This depends entirely on how you are defining failure, as there are essentially two definitions, and it is crucial you understand the difference between the two.
- Do as many reps as possible as literally possible and nothing less.
- Do as many reps as possible to do while maintaining proper form.
If you are using the first definition then you are liable to run into massive trouble working out to failure. To begin with, your fail reps will be bad form which means at best you aren't working out your target muscles (think: using momentum during bicep curls) and at worst your form is setting you up for injury. This should quite obviously be avoided.
The second definition is where you want to focus, as you want to always maintain good form first and foremost throughout your entire set. If your form starts to give in the middle of that set, then your set is over and you need a rest or lower weight. I would also extend this definition to include effort necessary to safely rerack the bar (which can often be as much effort as a rep). This is the definition of failure that I use.
With higher weights there is always a safety concern with lifting just as you noted, but if you are taking the proper precautions there should be no worry about going to failure because you are using good form throughout.
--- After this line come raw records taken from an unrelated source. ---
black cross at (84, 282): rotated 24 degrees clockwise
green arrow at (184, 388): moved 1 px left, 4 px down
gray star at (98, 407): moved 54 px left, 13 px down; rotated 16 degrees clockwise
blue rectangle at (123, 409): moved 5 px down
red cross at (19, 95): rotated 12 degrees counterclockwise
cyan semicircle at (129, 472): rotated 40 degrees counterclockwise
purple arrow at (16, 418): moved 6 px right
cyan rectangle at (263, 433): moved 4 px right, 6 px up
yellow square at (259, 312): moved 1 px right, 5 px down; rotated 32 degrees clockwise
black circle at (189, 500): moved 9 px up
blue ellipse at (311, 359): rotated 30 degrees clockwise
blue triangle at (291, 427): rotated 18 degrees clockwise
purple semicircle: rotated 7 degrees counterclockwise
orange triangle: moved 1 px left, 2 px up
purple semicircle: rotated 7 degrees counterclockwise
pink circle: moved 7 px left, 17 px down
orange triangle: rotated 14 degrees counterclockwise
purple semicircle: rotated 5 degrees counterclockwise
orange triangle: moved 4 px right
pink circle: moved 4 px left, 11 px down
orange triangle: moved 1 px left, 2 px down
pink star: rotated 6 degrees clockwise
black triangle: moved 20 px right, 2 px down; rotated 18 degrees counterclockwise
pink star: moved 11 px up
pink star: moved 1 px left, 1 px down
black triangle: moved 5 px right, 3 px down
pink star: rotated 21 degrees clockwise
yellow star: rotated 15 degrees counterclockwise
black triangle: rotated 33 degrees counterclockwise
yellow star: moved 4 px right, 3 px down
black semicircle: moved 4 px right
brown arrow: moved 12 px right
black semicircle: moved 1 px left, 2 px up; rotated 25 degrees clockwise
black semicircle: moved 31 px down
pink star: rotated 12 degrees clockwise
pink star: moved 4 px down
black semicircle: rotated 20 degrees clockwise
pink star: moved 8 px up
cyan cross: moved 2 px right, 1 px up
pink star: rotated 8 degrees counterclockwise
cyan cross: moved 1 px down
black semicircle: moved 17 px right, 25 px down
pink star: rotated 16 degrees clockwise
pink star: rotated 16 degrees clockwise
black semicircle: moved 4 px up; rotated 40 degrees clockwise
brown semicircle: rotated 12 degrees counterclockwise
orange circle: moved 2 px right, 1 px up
As for the purpose of going to failure, there are really only two areas where it is useful:
- Bodyweight exercises are often unable to be supplemented with added weights, so you must rely on added reps to progressively overload the body to gain strength.
- When gauging your ability, doing reps to failure is a good measurement to use. For instance, I am doing three sets of 5 squats at 200 pounds. The first two sets I complete 5 reps easily. During the final set I go to failure and reach 15 reps. This is a cue that I am using a submaximal weight for my workout, and I may need to add a lot more weight.